• SELECTED EXTRACT:
───

Both Under Armour and Canterbury do a pure synthetic option.  The UA ColdGear and Canterbury Thermoreg are great all-use tops in the Warm category but not as warm as either of the previous suggestions.  These are often better suited to higher intensity activities with little or no "down time" during the game.

Then there is true sports compression.  A lot of golfers want the benefit of warmth in winter with the added value of compression to ease the muscles and support vulnerable areas of the body.  For that we suggest two options.

SKINS DNAmic Thermal or the Zeropoint Thermal Compression.  Both these ranges are a higher intensity compressive fit and both have their merits and their negatives.

If you wanted a regular neckline top, SKINS only now does their tops in a half zip rather than a crew neck.  Zeropoint only does their leggings if you needed them, with ankle zips which are a legacy from the Triathlon world where they originated.  Ankle zips for golf are not really an issue though to be fair.

One option that sits in between all of these comes from ODLO.  Their FutureSkin is a Level 1 Mild Compression so less intense than SKINS or Zeropoint but 100% synthetic and warmer than either UA or Canterbury.

Finally Megmeister does a baselayer that is fitted, warm and made using Polypropylene which is drier than Polyester, the preferred material for most brands.  The Megmeister Drynamo Baselayers are a very good option for moisture control.

If none of these offers the result you seek and you want a more "classic" fit Baselayer, then ODLO does a long-standing X-Warm Originals Baselayer that does exactly as it says on the packet.

───

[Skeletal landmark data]

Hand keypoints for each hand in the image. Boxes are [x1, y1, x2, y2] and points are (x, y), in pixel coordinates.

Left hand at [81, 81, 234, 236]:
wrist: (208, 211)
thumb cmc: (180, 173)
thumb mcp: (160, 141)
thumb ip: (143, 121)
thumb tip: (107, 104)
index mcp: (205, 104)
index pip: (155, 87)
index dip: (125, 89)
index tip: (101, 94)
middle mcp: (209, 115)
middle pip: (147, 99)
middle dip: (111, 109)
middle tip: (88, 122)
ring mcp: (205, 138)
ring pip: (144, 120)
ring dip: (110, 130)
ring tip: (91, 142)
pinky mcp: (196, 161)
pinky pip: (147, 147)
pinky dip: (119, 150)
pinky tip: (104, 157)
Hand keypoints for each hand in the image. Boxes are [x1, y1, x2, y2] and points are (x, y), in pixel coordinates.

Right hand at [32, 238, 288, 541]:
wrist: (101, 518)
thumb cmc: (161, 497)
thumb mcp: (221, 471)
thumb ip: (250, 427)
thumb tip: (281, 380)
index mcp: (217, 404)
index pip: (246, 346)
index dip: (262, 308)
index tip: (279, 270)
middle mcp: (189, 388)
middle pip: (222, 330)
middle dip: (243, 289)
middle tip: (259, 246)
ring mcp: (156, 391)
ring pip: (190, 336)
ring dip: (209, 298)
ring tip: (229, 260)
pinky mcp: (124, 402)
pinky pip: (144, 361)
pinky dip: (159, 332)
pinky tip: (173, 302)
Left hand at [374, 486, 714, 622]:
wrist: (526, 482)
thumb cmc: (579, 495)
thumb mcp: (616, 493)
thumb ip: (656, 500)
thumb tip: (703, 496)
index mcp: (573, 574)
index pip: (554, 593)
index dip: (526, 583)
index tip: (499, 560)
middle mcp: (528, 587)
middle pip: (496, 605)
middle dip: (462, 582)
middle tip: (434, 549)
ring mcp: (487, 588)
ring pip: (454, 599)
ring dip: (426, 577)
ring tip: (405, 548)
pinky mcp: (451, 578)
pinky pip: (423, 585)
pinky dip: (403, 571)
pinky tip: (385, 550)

───

• TASKS AND EXERCISES:
a) Answer each question using the text on golf baselayers.
(i) What compression level is ODLO's FutureSkin?
(ii) Which material do Megmeister baselayers use, and which material do most brands prefer?
(iii) In what style does SKINS now make its tops instead of a crew neck?
b) Carry on the text on golf baselayers from its last sentence.
These items have no connection to the text on golf baselayers.

• YOUR RESPONSES:
a)
(i) Level 1 Mild Compression.
(ii) Megmeister uses Polypropylene, and most brands prefer Polyester.
(iii) A half zip.

b)
Classic style, simple cut & sewn structure with a dropped hemline coverage and excellent warmth but less close fitting than many of the performance options.

Any of these will serve your needs for winter golf.

Summer Golf Baselayers

Far less often but still often enough, is a Baselayer for when it's warm.  The key benefits here are moisture control and becoming even more critical these days, sun protection.

A good Baselayer worn over a five hour round in the midday heat in Portugal can be a God send.  The experts are always advising about covering up and the risks of skin cancer from sun burn and to load up with sun screen.

Golfers hate sun screen as we know.  So an option is to cover the body with a technical fabric that keeps the sun off and the sweat away.  Most of us will use a technical polo of some sort but what about the arms in particular?

Again, Merino Wool is a very good option here.   Yes Merino Wool!  Most people consider Merino Wool as a warm thermal fibre and you'd be right.  But in certain formats, Merino is also cool and exceptional at protection and managing moisture control.  It is after all, a natural fibre.  Sheep wear it all the time for a very good reason.

Icebreaker  Bodyfit 150 GSM weight fabric is an excellent choice in golf as it does exactly what you need it to do.  Thermally regulating, sun protection and moisture management are the key virtues of this collection.

They also do a more advanced version of this range whereby the wool is wrapped in synthetic fibres for added strength and durability which allows Icebreaker to make this product even lighter at just 130GSM fabric weight, which is lighter than most of the tech polos most of us tend to wear.  So check out the Icebreaker Sphere 130 Baselayer.

ODLO Performance Light Baselayers and Underwear are a 100% Polyester option with exceptional fit, UV protection and moisture control and Helly Hansen does their long-established outdoor LIFA Dry Polypropylene baselayer in a variety of colours that would satisfy your summer golfing needs.

The established players in this sector are Under Armour who have their HeatGear Compression Baselayer.

Perhaps the most effective option is ODLO's F-Dry which is aimed specifically at protecting the skin whilst offering excellent moisture control with a 40+ UPF sun protection rating, one of the highest in the market and from a seriously lightweight fabric too.

Craft also has an established CTM Baselayer that has been around in Cycling for decades in various formats.  This is equally as light as ODLO's version and offers a very open body structure that makes it gossamer thin.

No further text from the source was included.